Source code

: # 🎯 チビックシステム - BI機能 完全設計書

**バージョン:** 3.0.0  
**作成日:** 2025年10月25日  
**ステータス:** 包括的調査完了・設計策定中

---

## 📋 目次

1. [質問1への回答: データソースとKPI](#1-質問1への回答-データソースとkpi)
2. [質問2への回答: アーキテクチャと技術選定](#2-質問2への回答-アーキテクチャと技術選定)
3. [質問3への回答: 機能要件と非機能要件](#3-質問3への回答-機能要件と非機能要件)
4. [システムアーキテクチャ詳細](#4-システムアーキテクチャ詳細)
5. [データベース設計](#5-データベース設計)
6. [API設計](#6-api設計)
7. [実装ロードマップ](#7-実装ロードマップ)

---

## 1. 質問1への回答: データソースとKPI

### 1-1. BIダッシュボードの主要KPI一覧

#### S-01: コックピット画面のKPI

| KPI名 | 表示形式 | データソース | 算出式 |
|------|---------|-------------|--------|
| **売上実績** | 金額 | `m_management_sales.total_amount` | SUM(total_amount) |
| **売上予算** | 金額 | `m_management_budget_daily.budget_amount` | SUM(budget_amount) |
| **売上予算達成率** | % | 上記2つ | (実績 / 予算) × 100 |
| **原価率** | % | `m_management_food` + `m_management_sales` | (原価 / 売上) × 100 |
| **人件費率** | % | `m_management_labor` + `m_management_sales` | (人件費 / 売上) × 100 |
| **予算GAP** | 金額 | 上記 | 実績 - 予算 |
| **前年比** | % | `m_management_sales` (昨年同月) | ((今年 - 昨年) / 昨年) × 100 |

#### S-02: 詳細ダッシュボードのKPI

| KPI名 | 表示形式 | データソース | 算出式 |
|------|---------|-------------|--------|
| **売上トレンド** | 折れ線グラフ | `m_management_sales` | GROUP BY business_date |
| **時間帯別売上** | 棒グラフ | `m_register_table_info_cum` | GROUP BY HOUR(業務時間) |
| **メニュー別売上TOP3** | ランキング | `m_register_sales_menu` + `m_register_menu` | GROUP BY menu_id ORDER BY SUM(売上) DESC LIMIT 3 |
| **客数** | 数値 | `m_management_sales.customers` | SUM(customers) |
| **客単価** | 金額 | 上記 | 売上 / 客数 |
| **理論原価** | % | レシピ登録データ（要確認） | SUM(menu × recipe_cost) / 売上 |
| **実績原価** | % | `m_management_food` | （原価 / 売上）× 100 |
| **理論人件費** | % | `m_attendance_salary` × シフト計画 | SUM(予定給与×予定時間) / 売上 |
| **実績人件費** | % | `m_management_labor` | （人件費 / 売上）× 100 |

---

Task goal: The answer should contain every line of the data, unchanged.

Written response:
Source code

: # 🎯 チビックシステム - BI機能 完全設計書

**バージョン:** 3.0.0  
**作成日:** 2025年10月25日  
**ステータス:** 包括的調査完了・設計策定中

---

## 📋 目次

1. [質問1への回答: データソースとKPI](#1-質問1への回答-データソースとkpi)
2. [質問2への回答: アーキテクチャと技術選定](#2-質問2への回答-アーキテクチャと技術選定)
3. [質問3への回答: 機能要件と非機能要件](#3-質問3への回答-機能要件と非機能要件)
4. [システムアーキテクチャ詳細](#4-システムアーキテクチャ詳細)
5. [データベース設計](#5-データベース設計)
6. [API設計](#6-api設計)
7. [実装ロードマップ](#7-実装ロードマップ)

---

## 1. 質問1への回答: データソースとKPI

### 1-1. BIダッシュボードの主要KPI一覧

#### S-01: コックピット画面のKPI

| KPI名 | 表示形式 | データソース | 算出式 |
|------|---------|-------------|--------|
| **売上実績** | 金額 | `m_management_sales.total_amount` | SUM(total_amount) |
| **売上予算** | 金額 | `m_management_budget_daily.budget_amount` | SUM(budget_amount) |
| **売上予算達成率** | % | 上記2つ | (実績 / 予算) × 100 |
| **原価率** | % | `m_management_food` + `m_management_sales` | (原価 / 売上) × 100 |
| **人件費率** | % | `m_management_labor` + `m_management_sales` | (人件費 / 売上) × 100 |
| **予算GAP** | 金額 | 上記 | 実績 - 予算 |
| **前年比** | % | `m_management_sales` (昨年同月) | ((今年 - 昨年) / 昨年) × 100 |

#### S-02: 詳細ダッシュボードのKPI

| KPI名 | 表示形式 | データソース | 算出式 |
|------|---------|-------------|--------|
| **売上トレンド** | 折れ線グラフ | `m_management_sales` | GROUP BY business_date |
| **時間帯別売上** | 棒グラフ | `m_register_table_info_cum` | GROUP BY HOUR(業務時間) |
| **メニュー別売上TOP3** | ランキング | `m_register_sales_menu` + `m_register_menu` | GROUP BY menu_id ORDER BY SUM(売上) DESC LIMIT 3 |
| **客数** | 数値 | `m_management_sales.customers` | SUM(customers) |
| **客単価** | 金額 | 上記 | 売上 / 客数 |
| **理論原価** | % | レシピ登録データ（要確認） | SUM(menu × recipe_cost) / 売上 |
| **実績原価** | % | `m_management_food` | （原価 / 売上）× 100 |
| **理論人件費** | % | `m_attendance_salary` × シフト計画 | SUM(予定給与×予定時間) / 売上 |
| **実績人件費** | % | `m_management_labor` | （人件費 / 売上）× 100 |

---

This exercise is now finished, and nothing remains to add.